La respuesta al título de este artículo podría ser tan sencilla como que un camión va cada poco tiempo a rellenar los depósitos de una estación de servicio en Santa Cruz de Tenerife, aunque en este caso queremos ahondar un poco más en este aspecto.

Así llega la gasolina hasta la estación de servicio

Lo primero que hay que hacer, es extraer el petróleo de un yacimiento, puede ser en la profundidad del mar, en una bolsa de petróleo descubierta en regiones polares o incluso en un desierto, como los del Golfo Pérsico, por ejemplo.

Tras ello, el petróleo debe llevarse a una refinería donde el petróleo pasa por un variado número de procesos que hacen que lo que en su momento era un líquido muy espeso, negro y pegajoso, ahora se haya convertido en gasolina o gasóleo.

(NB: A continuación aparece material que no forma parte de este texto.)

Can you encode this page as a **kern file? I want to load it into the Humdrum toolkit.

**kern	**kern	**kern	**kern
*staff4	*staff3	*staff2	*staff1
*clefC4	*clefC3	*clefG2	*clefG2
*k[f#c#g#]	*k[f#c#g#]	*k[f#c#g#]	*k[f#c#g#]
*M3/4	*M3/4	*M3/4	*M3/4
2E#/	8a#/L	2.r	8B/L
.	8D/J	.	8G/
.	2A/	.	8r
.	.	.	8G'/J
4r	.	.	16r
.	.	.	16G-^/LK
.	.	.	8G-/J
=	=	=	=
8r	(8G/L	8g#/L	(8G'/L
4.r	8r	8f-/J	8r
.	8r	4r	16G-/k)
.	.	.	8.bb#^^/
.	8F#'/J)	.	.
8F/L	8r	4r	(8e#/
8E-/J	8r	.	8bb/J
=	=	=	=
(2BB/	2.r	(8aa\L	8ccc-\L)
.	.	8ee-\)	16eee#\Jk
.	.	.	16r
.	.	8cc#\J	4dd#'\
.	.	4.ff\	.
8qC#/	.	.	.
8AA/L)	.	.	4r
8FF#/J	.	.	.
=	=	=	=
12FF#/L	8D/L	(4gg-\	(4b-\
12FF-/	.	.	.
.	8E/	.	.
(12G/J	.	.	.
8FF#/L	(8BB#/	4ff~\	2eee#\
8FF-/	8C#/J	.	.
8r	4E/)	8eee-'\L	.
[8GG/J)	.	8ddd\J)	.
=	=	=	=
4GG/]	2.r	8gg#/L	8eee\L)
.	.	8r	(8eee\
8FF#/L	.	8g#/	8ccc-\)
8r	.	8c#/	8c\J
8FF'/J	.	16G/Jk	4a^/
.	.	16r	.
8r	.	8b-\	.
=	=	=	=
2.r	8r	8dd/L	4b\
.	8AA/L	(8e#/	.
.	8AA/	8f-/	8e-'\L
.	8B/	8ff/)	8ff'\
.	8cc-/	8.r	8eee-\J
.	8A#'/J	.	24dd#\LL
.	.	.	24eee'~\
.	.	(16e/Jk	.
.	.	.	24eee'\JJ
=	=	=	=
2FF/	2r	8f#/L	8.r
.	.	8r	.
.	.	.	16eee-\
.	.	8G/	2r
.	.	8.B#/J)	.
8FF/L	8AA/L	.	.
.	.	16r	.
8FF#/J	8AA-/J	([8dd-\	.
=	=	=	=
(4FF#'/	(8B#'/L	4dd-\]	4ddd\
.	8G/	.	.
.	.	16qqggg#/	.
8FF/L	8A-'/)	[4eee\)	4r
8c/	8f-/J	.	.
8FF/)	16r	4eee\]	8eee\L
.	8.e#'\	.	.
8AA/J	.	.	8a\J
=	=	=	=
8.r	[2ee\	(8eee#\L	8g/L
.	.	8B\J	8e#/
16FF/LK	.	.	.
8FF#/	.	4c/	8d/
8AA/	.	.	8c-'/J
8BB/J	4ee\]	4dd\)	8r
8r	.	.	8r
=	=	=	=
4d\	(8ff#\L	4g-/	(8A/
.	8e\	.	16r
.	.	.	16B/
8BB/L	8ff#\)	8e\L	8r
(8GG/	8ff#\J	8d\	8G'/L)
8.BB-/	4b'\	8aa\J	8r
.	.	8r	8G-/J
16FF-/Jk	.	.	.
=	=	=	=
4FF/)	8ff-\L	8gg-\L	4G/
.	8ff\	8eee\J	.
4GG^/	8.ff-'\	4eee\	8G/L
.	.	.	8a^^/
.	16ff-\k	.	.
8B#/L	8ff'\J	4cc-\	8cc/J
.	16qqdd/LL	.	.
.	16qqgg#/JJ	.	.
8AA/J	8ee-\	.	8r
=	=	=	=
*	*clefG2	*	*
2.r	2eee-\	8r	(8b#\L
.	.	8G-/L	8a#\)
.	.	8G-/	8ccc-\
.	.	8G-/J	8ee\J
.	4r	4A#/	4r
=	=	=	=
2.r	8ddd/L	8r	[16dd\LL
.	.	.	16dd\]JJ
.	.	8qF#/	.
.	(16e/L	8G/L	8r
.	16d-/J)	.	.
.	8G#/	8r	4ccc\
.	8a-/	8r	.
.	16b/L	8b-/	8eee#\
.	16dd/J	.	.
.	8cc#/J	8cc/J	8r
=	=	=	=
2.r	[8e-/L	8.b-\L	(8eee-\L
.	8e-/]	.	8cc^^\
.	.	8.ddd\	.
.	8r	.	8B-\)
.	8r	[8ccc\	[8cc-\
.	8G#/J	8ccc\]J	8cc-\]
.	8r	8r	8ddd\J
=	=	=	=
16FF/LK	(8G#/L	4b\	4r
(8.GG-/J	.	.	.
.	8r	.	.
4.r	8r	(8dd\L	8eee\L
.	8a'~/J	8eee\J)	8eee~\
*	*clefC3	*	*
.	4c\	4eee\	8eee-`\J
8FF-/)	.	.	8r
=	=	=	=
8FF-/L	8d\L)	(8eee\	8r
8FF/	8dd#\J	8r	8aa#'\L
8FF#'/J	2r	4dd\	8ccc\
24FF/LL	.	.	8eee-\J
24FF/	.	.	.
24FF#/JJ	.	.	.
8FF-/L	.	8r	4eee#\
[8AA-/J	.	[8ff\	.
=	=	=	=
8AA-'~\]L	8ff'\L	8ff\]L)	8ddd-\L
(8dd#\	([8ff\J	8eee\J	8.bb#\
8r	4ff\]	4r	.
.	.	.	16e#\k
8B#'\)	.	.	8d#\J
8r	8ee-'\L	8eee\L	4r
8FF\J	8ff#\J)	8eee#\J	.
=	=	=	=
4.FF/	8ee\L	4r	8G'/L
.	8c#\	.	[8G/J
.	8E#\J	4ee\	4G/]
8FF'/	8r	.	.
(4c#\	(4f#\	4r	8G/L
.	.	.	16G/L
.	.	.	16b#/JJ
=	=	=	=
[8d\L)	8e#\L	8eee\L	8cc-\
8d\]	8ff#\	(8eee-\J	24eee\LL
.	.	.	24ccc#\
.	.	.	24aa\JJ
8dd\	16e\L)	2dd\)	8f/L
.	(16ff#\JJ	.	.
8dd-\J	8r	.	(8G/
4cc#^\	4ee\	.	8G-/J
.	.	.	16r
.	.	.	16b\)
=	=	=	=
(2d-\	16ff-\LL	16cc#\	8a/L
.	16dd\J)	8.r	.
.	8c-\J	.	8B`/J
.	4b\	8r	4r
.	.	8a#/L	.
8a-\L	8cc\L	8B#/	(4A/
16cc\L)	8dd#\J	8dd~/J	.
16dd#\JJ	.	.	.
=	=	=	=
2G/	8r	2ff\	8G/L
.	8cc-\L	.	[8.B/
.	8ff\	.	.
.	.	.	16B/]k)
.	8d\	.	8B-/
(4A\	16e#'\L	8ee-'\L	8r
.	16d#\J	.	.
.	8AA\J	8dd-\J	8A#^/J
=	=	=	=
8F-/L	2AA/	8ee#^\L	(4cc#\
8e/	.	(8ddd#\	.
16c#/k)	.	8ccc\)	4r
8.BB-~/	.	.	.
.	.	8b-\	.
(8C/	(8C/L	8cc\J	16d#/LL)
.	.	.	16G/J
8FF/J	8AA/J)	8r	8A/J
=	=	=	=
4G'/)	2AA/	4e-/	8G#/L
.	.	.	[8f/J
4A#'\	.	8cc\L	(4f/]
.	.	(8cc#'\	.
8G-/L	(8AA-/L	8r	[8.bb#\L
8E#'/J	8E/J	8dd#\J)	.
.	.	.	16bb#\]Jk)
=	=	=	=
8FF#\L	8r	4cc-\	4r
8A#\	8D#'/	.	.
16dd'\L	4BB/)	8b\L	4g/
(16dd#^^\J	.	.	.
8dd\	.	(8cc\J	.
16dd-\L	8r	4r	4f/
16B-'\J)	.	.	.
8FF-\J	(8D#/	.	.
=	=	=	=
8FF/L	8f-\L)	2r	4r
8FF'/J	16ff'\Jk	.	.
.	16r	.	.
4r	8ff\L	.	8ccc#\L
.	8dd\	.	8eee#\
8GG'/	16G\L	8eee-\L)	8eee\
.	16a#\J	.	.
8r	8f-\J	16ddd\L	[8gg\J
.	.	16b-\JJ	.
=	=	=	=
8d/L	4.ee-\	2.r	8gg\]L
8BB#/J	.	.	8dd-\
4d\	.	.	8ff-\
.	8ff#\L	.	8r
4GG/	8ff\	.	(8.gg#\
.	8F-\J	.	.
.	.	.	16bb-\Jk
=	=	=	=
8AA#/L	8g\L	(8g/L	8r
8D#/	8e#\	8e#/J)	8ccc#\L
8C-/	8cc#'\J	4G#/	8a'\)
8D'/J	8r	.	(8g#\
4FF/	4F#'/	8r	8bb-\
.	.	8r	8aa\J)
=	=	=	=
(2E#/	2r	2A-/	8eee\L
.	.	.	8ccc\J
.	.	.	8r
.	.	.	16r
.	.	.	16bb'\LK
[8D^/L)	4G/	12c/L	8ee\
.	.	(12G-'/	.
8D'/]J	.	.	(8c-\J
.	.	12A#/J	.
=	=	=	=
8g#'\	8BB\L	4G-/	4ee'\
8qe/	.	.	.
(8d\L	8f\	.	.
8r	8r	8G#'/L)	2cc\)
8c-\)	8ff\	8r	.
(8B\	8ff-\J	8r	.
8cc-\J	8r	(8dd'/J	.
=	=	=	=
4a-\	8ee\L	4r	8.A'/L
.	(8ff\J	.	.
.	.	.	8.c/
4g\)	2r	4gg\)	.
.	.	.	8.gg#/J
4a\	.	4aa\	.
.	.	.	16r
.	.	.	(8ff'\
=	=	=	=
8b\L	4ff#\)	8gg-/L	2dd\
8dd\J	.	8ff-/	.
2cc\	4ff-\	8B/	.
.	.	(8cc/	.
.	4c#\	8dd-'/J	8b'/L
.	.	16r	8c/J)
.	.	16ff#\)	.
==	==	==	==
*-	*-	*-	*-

Ahora, podíamos pensar que ya se puede llevar directamente a las estaciones de servicio, pero no, el combustible va directamente a las plantas de procesamiento de las principales marcas del mercado, pero... ¿por qué?

La razón del por qué se pasa por esta parte en el proceso es porque en estas plantas, cada marca incluye sus propios aditivos al combustible. Cada marca utiliza los suyos propios y es un completo secreto, por lo que se puede decir que nadie conoce qué clase de aditivos incluye cada marca en su gasolina o gasóleo.

Una vez se hayan incluido todos esos aditivos, ya se pueden llenar los camiones cisterna y enviarlos directamente a las estaciones de servicio para rellenar los depósitos con los que cuentan.